Battlefield Calais: 'the swarm'



I called Cameron a cnut earlier in the thread, if this is true then cnut doesn't even come close to covering it.

They are the worst.

Anyway always worth quoting The Thick Of It

I've spent ten years detoxifying this party. It's been a bit like renovating an old, old house, yeah? You can take out a sexist beam here, a callous window there, replace the odd homophobic roof tile. But after a while you realise that this renovation is doomed. Because the foundations are built on what I can only describe as a solid bed of cnuts.

Sums up that party quite nicely.
 
Good, pleased to see that someone has. What a pity that so many others aren't able to see the issues as clearly. If you don't balance the head with the heart in a crisis situation you just end up retorting to reasonable logic with sarcasm, which never helps in any situation.

I didn't respond with sarcasm, if you read it properly you'll see why, if you want to of course.


(thats sarcasm)
 
Seems an odd idea, though the refugees are only being offered an initial 5 year residency.

I don't think its odd at all really.

It's exactly what Cameron wants, the illusion of doing something worthwhile without actually burdening us at all.

Not that a small number of Western educated Syrian refugees would be a burden, in fact you'd be hard pushed to find a economist who thought that migration of any sort would cause anything other than an economic boom to the host country, but who cares for the facts in the face of some good old fashioned chest bumping and rhetoric?
 
I don't think its odd at all really.

It's exactly what Cameron wants, the illusion of doing something worthwhile without actually burdening us at all.

Not that a small number of Western educated Syrian refugees would be a burden, in fact you'd be hard pushed to find a economist who thought that migration of any sort would cause anything other than an economic boom to the host country, but who cares for the facts in the face of some good old fashioned chest bumping and rhetoric?

Deported to where though is the question, surely the aim with refugees is eventually repatriate them if the conditions are permissible? I doubt that they will be deported if Syria is still a dangerous place to live.

It is interesting that you equate refugees to being a burden but then say later that they can only be a economic benefit, though as a lefty I am surprised that you feel that a debate can be settled by economic value. Surely a content society functions in a more complex way?

Not that I agree with the policy if how Ashdown frames it is correct. Depending on the age of the children they could effectively only have ever known life in Britain.

I don't find myself agreeing with the specifics of how Cameron is dealing with this but I think generally he has handled the crisis much better than the panic stations Merkel and the 'LET THEM ALL IN' which was echoed by Labour in parliament today.
 
Deported to where though is the question, surely the aim with refugees is eventually repatriate them if the conditions are permissible? I doubt that they will be deported if Syria is still a dangerous place to live.

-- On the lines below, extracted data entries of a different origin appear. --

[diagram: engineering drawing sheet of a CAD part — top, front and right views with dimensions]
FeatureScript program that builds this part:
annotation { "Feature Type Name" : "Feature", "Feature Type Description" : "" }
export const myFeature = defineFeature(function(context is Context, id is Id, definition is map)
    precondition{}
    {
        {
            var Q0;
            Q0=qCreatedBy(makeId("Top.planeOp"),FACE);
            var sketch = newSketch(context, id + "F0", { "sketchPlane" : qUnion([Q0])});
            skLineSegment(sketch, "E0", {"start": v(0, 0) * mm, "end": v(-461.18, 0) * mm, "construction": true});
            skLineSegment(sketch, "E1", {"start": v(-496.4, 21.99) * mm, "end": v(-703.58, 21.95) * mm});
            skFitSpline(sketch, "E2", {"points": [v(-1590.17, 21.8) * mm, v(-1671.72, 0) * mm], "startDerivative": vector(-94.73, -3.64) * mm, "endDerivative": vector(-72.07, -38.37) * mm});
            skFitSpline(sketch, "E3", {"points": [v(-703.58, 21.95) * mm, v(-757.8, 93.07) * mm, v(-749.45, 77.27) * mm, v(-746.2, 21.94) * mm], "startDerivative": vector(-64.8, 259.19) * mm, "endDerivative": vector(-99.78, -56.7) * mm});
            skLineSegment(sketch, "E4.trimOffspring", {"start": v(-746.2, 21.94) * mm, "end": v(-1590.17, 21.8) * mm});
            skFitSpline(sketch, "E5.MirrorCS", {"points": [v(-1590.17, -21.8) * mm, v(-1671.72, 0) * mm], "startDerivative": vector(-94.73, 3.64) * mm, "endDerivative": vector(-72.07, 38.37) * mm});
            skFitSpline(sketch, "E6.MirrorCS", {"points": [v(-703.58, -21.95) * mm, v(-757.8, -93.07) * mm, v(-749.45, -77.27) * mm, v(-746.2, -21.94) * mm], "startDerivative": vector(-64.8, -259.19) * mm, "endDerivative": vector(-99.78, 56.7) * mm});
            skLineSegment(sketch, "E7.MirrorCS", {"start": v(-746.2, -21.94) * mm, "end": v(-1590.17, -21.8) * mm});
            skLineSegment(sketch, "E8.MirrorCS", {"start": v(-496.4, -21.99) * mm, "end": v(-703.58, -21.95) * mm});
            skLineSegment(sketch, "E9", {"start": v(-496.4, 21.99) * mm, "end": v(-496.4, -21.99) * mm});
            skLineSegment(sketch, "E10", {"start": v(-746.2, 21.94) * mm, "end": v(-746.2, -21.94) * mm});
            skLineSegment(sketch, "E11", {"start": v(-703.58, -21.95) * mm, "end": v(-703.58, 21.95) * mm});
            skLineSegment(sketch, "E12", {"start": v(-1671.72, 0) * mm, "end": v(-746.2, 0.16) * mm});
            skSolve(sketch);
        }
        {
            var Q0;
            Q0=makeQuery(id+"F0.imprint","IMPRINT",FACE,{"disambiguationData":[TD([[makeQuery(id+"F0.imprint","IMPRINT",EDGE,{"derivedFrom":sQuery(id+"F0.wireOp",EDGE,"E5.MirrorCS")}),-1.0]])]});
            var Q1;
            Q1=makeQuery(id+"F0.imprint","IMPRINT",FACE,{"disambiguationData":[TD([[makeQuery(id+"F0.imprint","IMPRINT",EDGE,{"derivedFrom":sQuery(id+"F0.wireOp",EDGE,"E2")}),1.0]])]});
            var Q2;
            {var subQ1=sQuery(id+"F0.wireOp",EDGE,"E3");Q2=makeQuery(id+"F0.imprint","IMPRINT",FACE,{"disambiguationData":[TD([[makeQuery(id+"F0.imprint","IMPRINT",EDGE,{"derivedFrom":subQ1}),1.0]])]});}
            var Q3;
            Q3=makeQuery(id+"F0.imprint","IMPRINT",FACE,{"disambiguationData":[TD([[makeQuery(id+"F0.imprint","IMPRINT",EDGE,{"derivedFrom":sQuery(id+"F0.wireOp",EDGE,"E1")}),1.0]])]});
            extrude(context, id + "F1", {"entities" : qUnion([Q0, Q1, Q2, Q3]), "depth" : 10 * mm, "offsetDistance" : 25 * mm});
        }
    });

It is interesting that you equate refugees to being a burden but then say later that they can only be a economic benefit, though as a lefty I am surprised that you feel that a debate can be settled by economic value. Surely a content society functions in a more complex way?

Not that I agree with the policy if how Ashdown frames it is correct. Depending on the age of the children they could effectively only have ever known life in Britain.

I don't find myself agreeing with the specifics of how Cameron is dealing with this but I think generally he has handled the crisis much better than the panic stations Merkel and the 'LET THEM ALL IN' which was echoed by Labour in parliament today.

Well I don't, really, on either point.

I don't think migration burdens the host country - I'm yet to see a convincing argument that migration has anything but a net economic benefit to a country- and I don't think that the debate is as simple as economics either. In fact, my opinion is that this is a fundamentally humanitarian problem that we should be doing everything to solve, regardless of the cost to the economy.

The point you're replying to is more aimed at the UKIP supporting twits - of which a fair few are polluting this thread - that think the reason we shouldn't do anything to help is because of economics (although Germany's benevolence is almost certainly based on their long term fears about their economy, as much as it is genuine compassion).